▸ Data
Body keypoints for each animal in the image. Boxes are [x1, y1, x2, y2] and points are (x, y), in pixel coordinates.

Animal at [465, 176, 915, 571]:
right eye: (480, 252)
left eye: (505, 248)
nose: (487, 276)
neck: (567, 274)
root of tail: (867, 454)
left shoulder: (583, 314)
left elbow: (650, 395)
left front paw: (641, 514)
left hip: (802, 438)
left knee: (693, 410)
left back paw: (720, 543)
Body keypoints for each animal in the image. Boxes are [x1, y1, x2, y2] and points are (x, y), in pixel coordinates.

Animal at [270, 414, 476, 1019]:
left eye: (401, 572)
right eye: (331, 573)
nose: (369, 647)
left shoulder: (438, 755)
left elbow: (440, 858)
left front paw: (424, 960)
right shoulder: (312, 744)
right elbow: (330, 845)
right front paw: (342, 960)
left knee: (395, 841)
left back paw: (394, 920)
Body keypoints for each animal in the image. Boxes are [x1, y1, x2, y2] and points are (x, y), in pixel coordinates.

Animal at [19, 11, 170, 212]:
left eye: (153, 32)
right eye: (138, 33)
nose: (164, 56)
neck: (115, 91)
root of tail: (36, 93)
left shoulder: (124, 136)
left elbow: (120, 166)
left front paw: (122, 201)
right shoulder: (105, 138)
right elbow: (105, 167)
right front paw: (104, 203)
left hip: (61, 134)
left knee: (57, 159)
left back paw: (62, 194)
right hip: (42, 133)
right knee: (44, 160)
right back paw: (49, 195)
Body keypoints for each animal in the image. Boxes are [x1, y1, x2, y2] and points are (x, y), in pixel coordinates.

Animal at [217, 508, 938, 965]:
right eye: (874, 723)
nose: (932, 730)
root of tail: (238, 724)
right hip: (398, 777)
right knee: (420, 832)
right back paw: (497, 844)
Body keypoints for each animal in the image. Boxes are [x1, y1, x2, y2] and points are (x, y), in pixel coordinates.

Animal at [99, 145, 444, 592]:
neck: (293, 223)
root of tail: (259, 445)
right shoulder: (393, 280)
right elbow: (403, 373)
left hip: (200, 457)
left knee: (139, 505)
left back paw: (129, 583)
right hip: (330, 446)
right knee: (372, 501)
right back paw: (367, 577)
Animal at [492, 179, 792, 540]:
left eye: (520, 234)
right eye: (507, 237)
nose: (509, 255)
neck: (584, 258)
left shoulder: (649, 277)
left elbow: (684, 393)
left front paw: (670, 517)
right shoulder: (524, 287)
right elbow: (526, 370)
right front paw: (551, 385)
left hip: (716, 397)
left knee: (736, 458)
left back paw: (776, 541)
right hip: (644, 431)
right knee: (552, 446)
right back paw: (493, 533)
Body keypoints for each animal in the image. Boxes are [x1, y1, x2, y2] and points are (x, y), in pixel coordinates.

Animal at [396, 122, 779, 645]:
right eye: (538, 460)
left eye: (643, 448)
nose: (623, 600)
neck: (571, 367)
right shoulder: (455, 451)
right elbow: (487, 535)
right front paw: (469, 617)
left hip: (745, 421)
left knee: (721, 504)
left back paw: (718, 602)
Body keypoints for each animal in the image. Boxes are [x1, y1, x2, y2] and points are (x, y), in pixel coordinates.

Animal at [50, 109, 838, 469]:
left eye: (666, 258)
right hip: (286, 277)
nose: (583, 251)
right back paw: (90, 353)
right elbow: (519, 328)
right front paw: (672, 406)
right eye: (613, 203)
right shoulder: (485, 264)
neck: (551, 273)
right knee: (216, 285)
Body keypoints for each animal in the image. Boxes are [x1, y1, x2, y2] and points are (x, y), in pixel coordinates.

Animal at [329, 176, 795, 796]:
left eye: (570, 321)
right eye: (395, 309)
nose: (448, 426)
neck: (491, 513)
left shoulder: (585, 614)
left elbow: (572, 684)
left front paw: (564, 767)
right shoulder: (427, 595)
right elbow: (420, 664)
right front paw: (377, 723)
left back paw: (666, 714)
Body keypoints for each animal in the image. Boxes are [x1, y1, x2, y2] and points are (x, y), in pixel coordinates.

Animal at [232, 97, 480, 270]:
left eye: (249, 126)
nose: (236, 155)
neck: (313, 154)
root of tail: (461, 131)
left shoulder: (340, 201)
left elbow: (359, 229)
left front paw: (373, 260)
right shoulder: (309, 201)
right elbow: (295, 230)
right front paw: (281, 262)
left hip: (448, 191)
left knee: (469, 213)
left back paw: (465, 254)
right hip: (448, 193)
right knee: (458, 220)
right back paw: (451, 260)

▸ Problem to solve
Find each line of the data above that holds the word "tail", then copy it.

▸ Exercise output
root of tail: (867, 454)
root of tail: (36, 93)
root of tail: (238, 724)
root of tail: (259, 445)
root of tail: (461, 131)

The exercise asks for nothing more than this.